Last day of training, we were given a task by Lorna about Bike Counters in Seattle. It is government open data source with both csv output and API JSON output, so the task looks to be easy, until...
For the initially enjoyable hour, I downloaded the data through API call, with the aim to keep it future proof. The site offers direction link to call.
Nightmare starts to occur when I JSON parsed the data, and noticed every Location has different column names and some of the location even has pedestrian data which make the Total value non-comparable. Also the direction of travel is not universal as some street/road is east-west while others are north-south.
So to handle various format I decided to use only Total for all Locations. The data prep took a bit longer than anticipated, as I noticed from the output some Total are missing.
Note: not all Location has word total in it, hence the failure in formula in Filter tool.
With 1.5hrs gone for data prep, I was ready for the visualization part. Load the hyper in Tableau and a moment of truth come...
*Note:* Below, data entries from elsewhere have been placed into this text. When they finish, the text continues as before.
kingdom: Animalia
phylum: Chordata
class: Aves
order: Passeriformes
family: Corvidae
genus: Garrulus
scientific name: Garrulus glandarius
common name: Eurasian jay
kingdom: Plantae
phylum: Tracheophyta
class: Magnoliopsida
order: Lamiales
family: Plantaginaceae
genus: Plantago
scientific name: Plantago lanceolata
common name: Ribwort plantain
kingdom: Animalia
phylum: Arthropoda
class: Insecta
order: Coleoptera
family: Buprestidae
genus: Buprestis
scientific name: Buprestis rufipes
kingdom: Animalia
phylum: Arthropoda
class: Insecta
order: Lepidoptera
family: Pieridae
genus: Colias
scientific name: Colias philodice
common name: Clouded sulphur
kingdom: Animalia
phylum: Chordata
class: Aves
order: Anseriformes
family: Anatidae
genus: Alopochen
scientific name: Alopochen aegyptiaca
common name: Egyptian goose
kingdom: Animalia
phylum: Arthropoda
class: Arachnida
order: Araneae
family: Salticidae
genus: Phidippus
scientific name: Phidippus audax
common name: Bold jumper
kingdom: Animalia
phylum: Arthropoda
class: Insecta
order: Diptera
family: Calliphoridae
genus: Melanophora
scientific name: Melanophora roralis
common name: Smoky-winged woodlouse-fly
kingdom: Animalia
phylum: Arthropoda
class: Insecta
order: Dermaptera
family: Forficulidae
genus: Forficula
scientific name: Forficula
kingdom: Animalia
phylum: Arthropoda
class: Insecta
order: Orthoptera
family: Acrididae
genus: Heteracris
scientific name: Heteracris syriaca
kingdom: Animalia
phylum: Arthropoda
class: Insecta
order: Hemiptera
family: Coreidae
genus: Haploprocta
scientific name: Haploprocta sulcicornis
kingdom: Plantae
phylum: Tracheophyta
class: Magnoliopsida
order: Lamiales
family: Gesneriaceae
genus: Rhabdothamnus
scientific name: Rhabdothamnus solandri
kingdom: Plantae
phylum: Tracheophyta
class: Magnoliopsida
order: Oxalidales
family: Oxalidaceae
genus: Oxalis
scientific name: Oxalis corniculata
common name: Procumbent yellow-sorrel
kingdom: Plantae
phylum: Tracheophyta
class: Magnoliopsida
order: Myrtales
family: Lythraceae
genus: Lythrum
Read documentation before start using API.
After all the data prep work down is done, I realized from the view, API has restricted the number of downloads to only 1000 results per API call. Throttle in the download tool doesn't help, as the documentation indicate we need an token for additional data access. And to register with an government ID is not exactly feasible. So back to square one with only 1.5hr to go.
Luckily the site does over csv download which include all the data, so we had to use that route instead.
As I learnt additional lesson about data quality, not everyone is good at keep a consistent structure. Every single csv has different column names after parsing which make the job of union impossible. Rather than being fancy with any complicated parsing strategy, I choose the oldest way of doing it.
A bit of copy and paste involved, but it handles the data well, as some have pedestrian number and some don't. By handle each Location individually, I was able to calculate the correct bike count total and rename each field consistently for union.
Unfortunately due to the time constrain, I was not able to produce a dashboard.
Note: Fremont Bridge is large than normal, again no time to investigate.
Slight a sad note for the final day of the dashboard week. As much as I learnt a lesson about using API's, it is rather disappointing not to be able to publish a dashboard on time.